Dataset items
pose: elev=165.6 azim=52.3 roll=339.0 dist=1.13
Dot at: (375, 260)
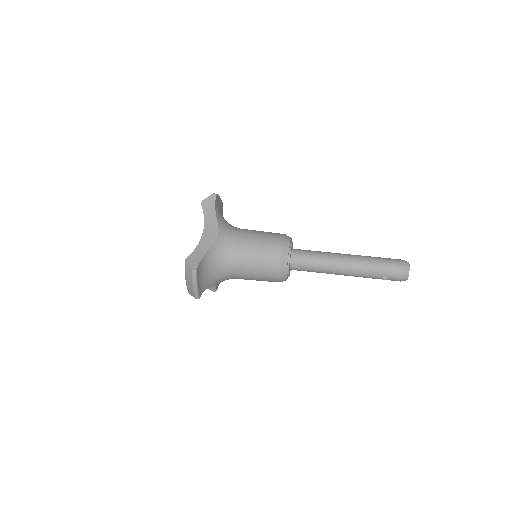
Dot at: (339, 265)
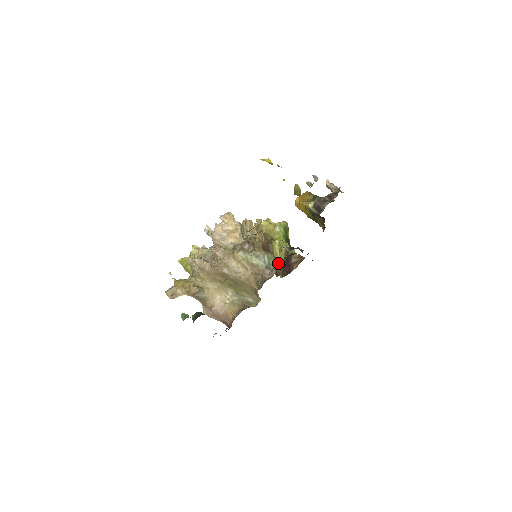
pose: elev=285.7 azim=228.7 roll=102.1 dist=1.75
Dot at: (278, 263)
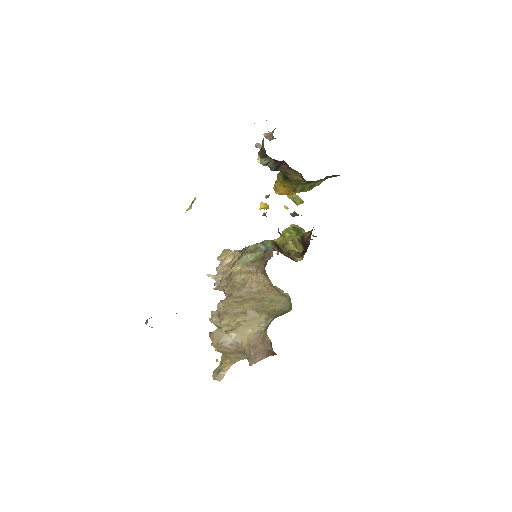
Dot at: (290, 250)
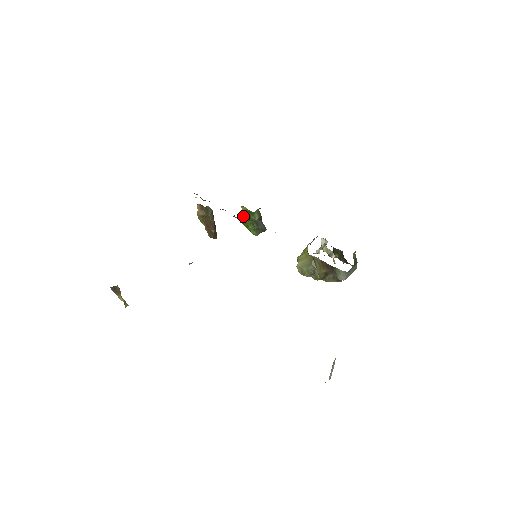
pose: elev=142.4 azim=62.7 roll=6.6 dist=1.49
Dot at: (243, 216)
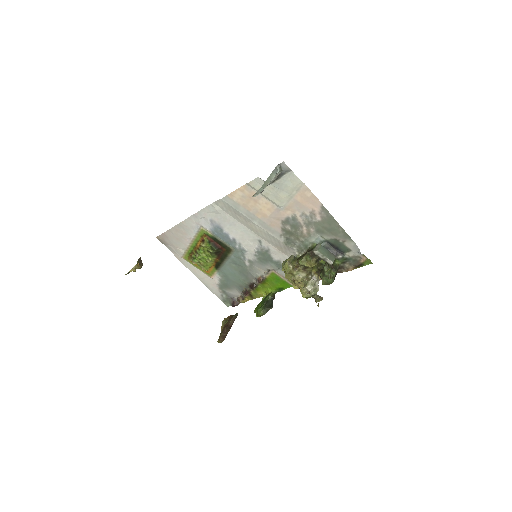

[REQUIRED TASK] Reproduce every one of the lines above word for word, leaving out the pictures.

[RESULT OF THIS EXERCISE]
pose: elev=165.6 azim=52.3 roll=339.0 dist=1.13
Dot at: (375, 260)
Dot at: (339, 265)
pose: elev=285.7 azim=228.7 roll=102.1 dist=1.75
Dot at: (278, 263)
Dot at: (290, 250)
pose: elev=142.4 azim=62.7 roll=6.6 dist=1.49
Dot at: (243, 216)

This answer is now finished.